Question

# A random sample of n1 = 14 winter days in Denver gave a sample mean pollution...

A random sample of n1 = 14 winter days in Denver gave a sample mean pollution index x1 = 43. Previous studies show that σ1 = 21. For Englewood (a suburb of Denver), a random sample of n2 = 12 winter days gave a sample mean pollution index of x2 = 37. Previous studies show that σ2 = 17. Assume the pollution index is normally distributed in both Englewood and Denver.

(a) Do these data indicate that the mean population pollution index of Englewood is different (either way) from that of Denver in the winter?
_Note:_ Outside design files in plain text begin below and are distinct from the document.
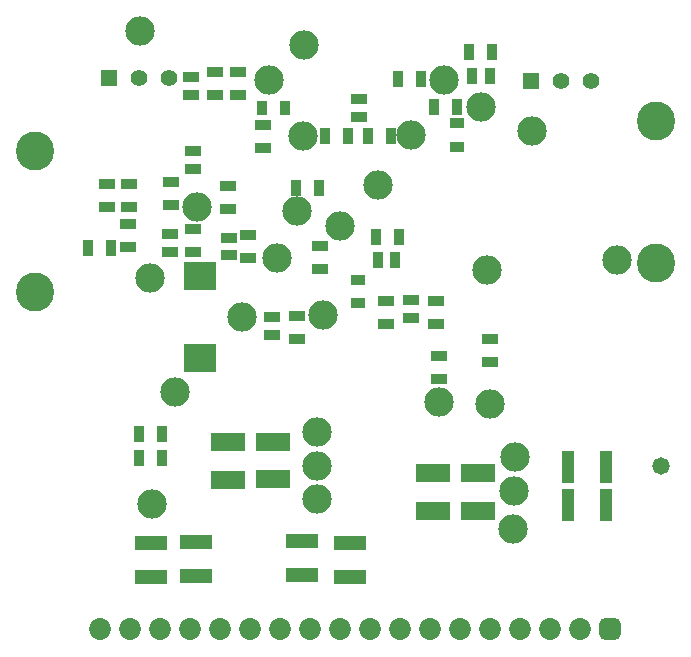
<source format=gbr>
%TF.GenerationSoftware,Altium Limited,Altium Designer,24.3.1 (35)*%
G04 Layer_Color=16711935*
%FSLAX43Y43*%
%MOMM*%
%TF.SameCoordinates,9DAA59CA-406A-4E62-98C5-13318CB5E6F2*%
%TF.FilePolarity,Negative*%
%TF.FileFunction,Soldermask,Bot*%
%TF.Part,Single*%
G01*
G75*
%TA.AperFunction,ComponentPad*%
%ADD24C,1.400*%
%ADD25R,1.400X1.400*%
%TA.AperFunction,SMDPad,CuDef*%
%ADD31R,1.450X0.950*%
%ADD32R,1.350X0.950*%
%ADD35R,1.000X2.800*%
%ADD36R,2.706X1.205*%
%ADD37R,0.950X1.450*%
%ADD38R,0.950X1.350*%
%ADD45R,2.703X2.403*%
%ADD46R,0.830X1.280*%
%ADD47R,1.280X0.830*%
%ADD48R,3.003X1.553*%
%TA.AperFunction,ComponentPad*%
%ADD49O,3.203X3.303*%
%ADD50C,2.489*%
%ADD51C,1.853*%
G04:AMPARAMS|DCode=52|XSize=1.853mm|YSize=1.853mm|CornerRadius=0.514mm|HoleSize=0mm|Usage=FLASHONLY|Rotation=0.000|XOffset=0mm|YOffset=0mm|HoleType=Round|Shape=RoundedRectangle|*
%AMROUNDEDRECTD52*
21,1,1.853,0.825,0,0,0.0*
21,1,0.825,1.853,0,0,0.0*
1,1,1.028,0.413,-0.413*
1,1,1.028,-0.413,-0.413*
1,1,1.028,-0.413,0.413*
1,1,1.028,0.413,0.413*
%
%ADD52ROUNDEDRECTD52*%
%TA.AperFunction,ViaPad*%
%ADD53C,1.473*%
D24*
X49728Y48844D02*
D03*
X47188D02*
D03*
X14016Y49073D02*
D03*
X11476D02*
D03*
D25*
X44648Y48844D02*
D03*
X8936Y49073D02*
D03*
D31*
X20676Y33874D02*
D03*
Y35824D02*
D03*
X16053Y36332D02*
D03*
Y34382D02*
D03*
X8763Y40142D02*
D03*
Y38192D02*
D03*
X36906Y25562D02*
D03*
Y23612D02*
D03*
X24841Y28966D02*
D03*
Y27016D02*
D03*
X41199Y25085D02*
D03*
Y27035D02*
D03*
X32385Y30236D02*
D03*
Y28286D02*
D03*
X36601Y28260D02*
D03*
Y30210D02*
D03*
X26822Y34833D02*
D03*
Y32883D02*
D03*
X18999Y39964D02*
D03*
Y38014D02*
D03*
X14199Y40269D02*
D03*
Y38319D02*
D03*
X10566Y34763D02*
D03*
Y36713D02*
D03*
X10592Y40142D02*
D03*
Y38192D02*
D03*
X17882Y49616D02*
D03*
Y47666D02*
D03*
X19888Y49641D02*
D03*
Y47691D02*
D03*
X21946Y43145D02*
D03*
Y45095D02*
D03*
D32*
X16053Y42889D02*
D03*
Y41389D02*
D03*
X30074Y47308D02*
D03*
Y45808D02*
D03*
X14072Y35878D02*
D03*
Y34378D02*
D03*
X22708Y27368D02*
D03*
Y28868D02*
D03*
X34519Y30290D02*
D03*
Y28790D02*
D03*
X19050Y35573D02*
D03*
Y34073D02*
D03*
X15900Y49188D02*
D03*
Y47688D02*
D03*
D35*
X47778Y16180D02*
D03*
X50978D02*
D03*
Y12979D02*
D03*
X47778D02*
D03*
D36*
X25298Y6982D02*
D03*
Y9883D02*
D03*
X16307Y9807D02*
D03*
Y6906D02*
D03*
X29362Y9756D02*
D03*
Y6855D02*
D03*
X12497Y9756D02*
D03*
Y6855D02*
D03*
D37*
X9103Y34722D02*
D03*
X7153D02*
D03*
X13396Y18974D02*
D03*
X11446D02*
D03*
X13396Y16942D02*
D03*
X11446D02*
D03*
X24755Y39776D02*
D03*
X26705D02*
D03*
X27244Y44221D02*
D03*
X29194D02*
D03*
X32776D02*
D03*
X30826D02*
D03*
X36414Y46634D02*
D03*
X38364D02*
D03*
X35367Y49022D02*
D03*
X33417D02*
D03*
X39386Y51333D02*
D03*
X41336D02*
D03*
X33512Y35662D02*
D03*
X31562D02*
D03*
D38*
X33160Y33655D02*
D03*
X31660D02*
D03*
X39661Y49301D02*
D03*
X41161D02*
D03*
D45*
X16637Y32330D02*
D03*
Y25430D02*
D03*
D46*
X23860Y46558D02*
D03*
X21860D02*
D03*
D47*
X29972Y30023D02*
D03*
Y32023D02*
D03*
X38379Y43288D02*
D03*
Y45288D02*
D03*
D48*
X18974Y15088D02*
D03*
Y18288D02*
D03*
X22784Y15113D02*
D03*
Y18313D02*
D03*
X36347Y12472D02*
D03*
Y15672D02*
D03*
X40208Y12472D02*
D03*
Y15672D02*
D03*
D49*
X55245Y45446D02*
D03*
Y33446D02*
D03*
X2692Y30957D02*
D03*
Y42957D02*
D03*
D50*
X31674Y40030D02*
D03*
X44729Y44628D02*
D03*
X11532Y53111D02*
D03*
X14529Y22479D02*
D03*
X12573Y13056D02*
D03*
X43131Y10922D02*
D03*
X26500Y16205D02*
D03*
X43261Y16967D02*
D03*
X51968Y33655D02*
D03*
X43236Y14097D02*
D03*
X41199Y21468D02*
D03*
X36890Y21637D02*
D03*
X26500Y13462D02*
D03*
Y19152D02*
D03*
X25348Y44221D02*
D03*
X25470Y51873D02*
D03*
X22479Y48946D02*
D03*
X34519Y44272D02*
D03*
X37287Y48946D02*
D03*
X40386Y46660D02*
D03*
X40945Y32868D02*
D03*
X27076Y29032D02*
D03*
X20168Y28854D02*
D03*
X28499Y36551D02*
D03*
X24816Y37795D02*
D03*
X23190Y33858D02*
D03*
X16358Y38176D02*
D03*
X12421Y32188D02*
D03*
D51*
X15748Y2413D02*
D03*
X18288D02*
D03*
X20828D02*
D03*
X23368D02*
D03*
X25908D02*
D03*
X28448D02*
D03*
X30988D02*
D03*
X33528D02*
D03*
X36068D02*
D03*
X46228D02*
D03*
X48768D02*
D03*
X43688D02*
D03*
X41148D02*
D03*
X38608D02*
D03*
X13208D02*
D03*
X10668D02*
D03*
X8128D02*
D03*
D52*
X51308D02*
D03*
D53*
X55626Y16205D02*
D03*
%TF.MD5,33e497eed93909dd5cab8d9c055fe2e3*%
M02*

</source>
Use a 1% level of significance.

(i) What is the level of significance?

State the null and alternate hypotheses.

H0: μ1 = μ2; H1: μ1 < μ2

H0: μ1 = μ2; H1: μ1 > μ2

H0: μ1 = μ2; H1: μ1 ≠ μ2

H0: μ1 < μ2; H1: μ1 = μ2

(ii) What sampling distribution will you use? What assumptions are you making?

The Student's t. We assume that both population distributions are approximately normal with unknown standard deviations.

The standard normal. We assume that both population distributions are approximately normal with unknown standard deviations.

The standard normal. We assume that both population distributions are approximately normal with known standard deviations.

The Student's t. We assume that both population distributions are approximately normal with known standard deviations.

What is the value of the sample test statistic? Compute the corresponding z or t value as appropriate. (Test the difference μ1 − μ2. Round your answer to two decimal places.)

(iii) Find (or estimate) the P-value. (Round your answer to four decimal places.)

(iiii) Find a 99% confidence interval for μ1 − μ2. (Round your answers to two decimal places.)